Metra ticket….safe house for women leaving abusing relationships….they’re saving a bed for her but she needs to get to Kenosha….
I didn’t have my purse. She left as fast as she arrived.
I was frozen to the cement and felt a wave of emotion. I wanted the scene to be put on hold so I could sit there for a moment, process the fact that this woman was on her own, with a baby, run down, with nothing to her name.
God, do you see her? Will you encounter her, save her, restore her?
My heart is continually made heavy by the racking pain of other people’s stories. My story is hard, but it’s pretzels compared to 99% of my fellow human beings struggling and battling and desperately surviving day-to-day in this Genesis 3 world.
God, are you big enough to do something about all this?
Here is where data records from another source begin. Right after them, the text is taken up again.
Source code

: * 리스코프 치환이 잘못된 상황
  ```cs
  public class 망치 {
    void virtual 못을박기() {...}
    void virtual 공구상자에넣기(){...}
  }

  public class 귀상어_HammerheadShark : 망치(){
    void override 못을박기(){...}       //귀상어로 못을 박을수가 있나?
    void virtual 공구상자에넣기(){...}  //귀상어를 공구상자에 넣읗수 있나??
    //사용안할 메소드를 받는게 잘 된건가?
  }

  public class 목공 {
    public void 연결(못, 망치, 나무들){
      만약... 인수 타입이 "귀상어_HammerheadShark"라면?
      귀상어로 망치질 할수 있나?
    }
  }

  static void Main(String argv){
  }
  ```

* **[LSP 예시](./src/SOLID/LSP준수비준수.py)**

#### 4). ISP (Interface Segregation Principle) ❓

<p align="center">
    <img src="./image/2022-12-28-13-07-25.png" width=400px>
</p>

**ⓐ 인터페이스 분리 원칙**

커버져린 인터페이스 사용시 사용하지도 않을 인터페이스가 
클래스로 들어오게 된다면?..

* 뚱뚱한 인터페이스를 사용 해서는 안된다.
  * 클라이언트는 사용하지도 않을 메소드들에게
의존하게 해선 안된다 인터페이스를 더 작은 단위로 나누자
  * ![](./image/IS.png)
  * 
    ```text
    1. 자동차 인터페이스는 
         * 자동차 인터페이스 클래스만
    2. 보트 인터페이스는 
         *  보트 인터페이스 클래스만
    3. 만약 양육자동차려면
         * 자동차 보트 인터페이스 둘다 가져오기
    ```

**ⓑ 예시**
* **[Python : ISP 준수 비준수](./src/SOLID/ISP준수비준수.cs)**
I know Jesus said he is coming back. And I pray that certain people in my life come to believe in him before he does. But that doesn’t stop me from grieving over Calvin, the nine-year-old foster kid whose mama doesn’t want him and who is trying to make money by selling snacks at the Jackson stop. It doesn’t make me automatically stop weeping over the genocide and terrorism faced by my persecuted brothers and sisters around the world.
Doubts and questions force my eyes to see the greatness of God. If he is God, then he is great enough to encompass all this darkness. If he is righteous and sovereign, he most definitely sees and is doing quite a bit about “all of it.”
Carry your burdens to the Lord in prayer; otherwise, they will choke you and form mud over your retinas. He has it and is working in this life, even when we do not understand. If we could understand, he wouldn’t be God.
“‘For my thoughts are not your thoughts, neither are your ways my ways,'” declares the Lord” (Isa 55:8).
There is no trite answer; acknowledging God as Lord is hardly such, though, because of who he is and how vast and mighty and wide and perfect his plans truly are.
We must cling, tightly, even when we cannot see. No matter how many times our hearts are broken, we must look to the God who continues their beating, because he is big enough to be doing something with it all.
And we can be confident that his heart hurts, too.